Excerpt.
☆ ☆ ☆ ☆ ☆ ☆ ☆

Gujarat Maritime Board (GMB) is a government agency of the Government of Gujarat, a state of India. It was founded in 1982 to control, manage and operate the minor ports of Gujarat.

History
The GMB was founded in 1982 under the Gujarat Maritime Board Act, 1981. It controls, manage and operates total 44 minor ports of Gujarat including some with private companies.

From 3% of the total national port traffic handled by minor ports of Gujarat in 1982-83, they grown to handle 31% of total national port traffic in 2016-17. They also handles 71.3% of all minor port traffic of India. In 2018-19, minor ports of Gujarat handled total 542 MMT of cargo.

☆ ☆ ☆ ☆ ☆ ☆ ☆

Provided data.
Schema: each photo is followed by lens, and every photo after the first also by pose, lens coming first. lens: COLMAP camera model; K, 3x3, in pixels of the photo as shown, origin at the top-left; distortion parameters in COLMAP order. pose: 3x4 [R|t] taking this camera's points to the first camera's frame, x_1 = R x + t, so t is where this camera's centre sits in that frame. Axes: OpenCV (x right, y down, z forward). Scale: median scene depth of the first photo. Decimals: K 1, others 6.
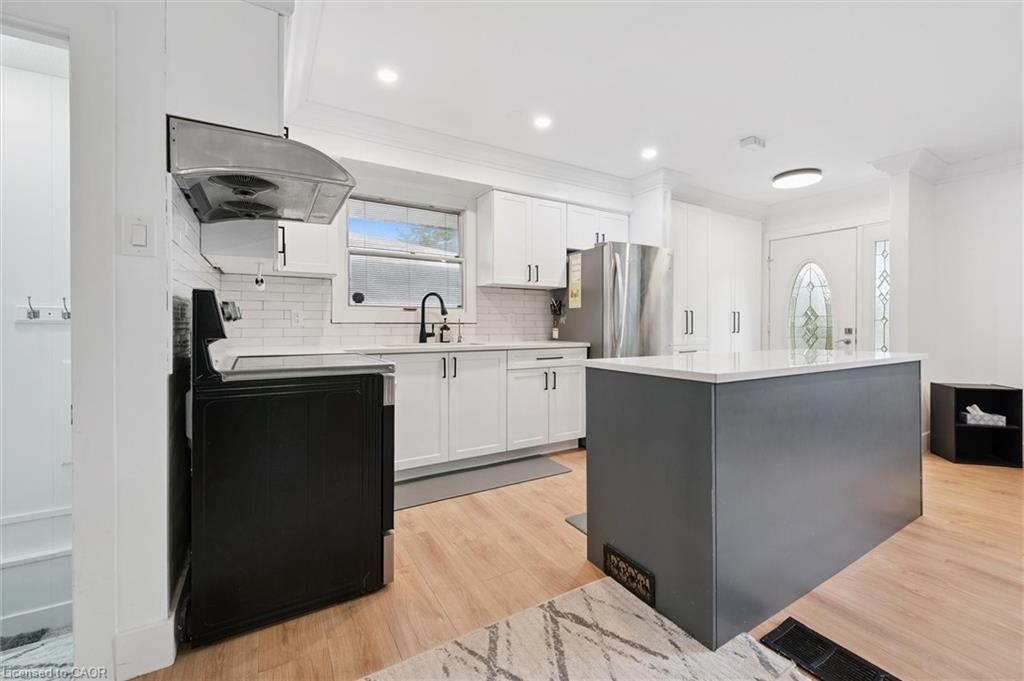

☆ ☆ ☆ ☆ ☆ ☆ ☆

Work task 1. List every percentage figure given in the passage on the Gujarat Maritime Board.
Work task 2. According to the passage on the Gujarat Maritime Board, how much cargo did the minor ports of Gujarat handle in 2018-19?

Exercise solution 1. 3%, 31%, 71.3%

Exercise solution 2. 542 MMT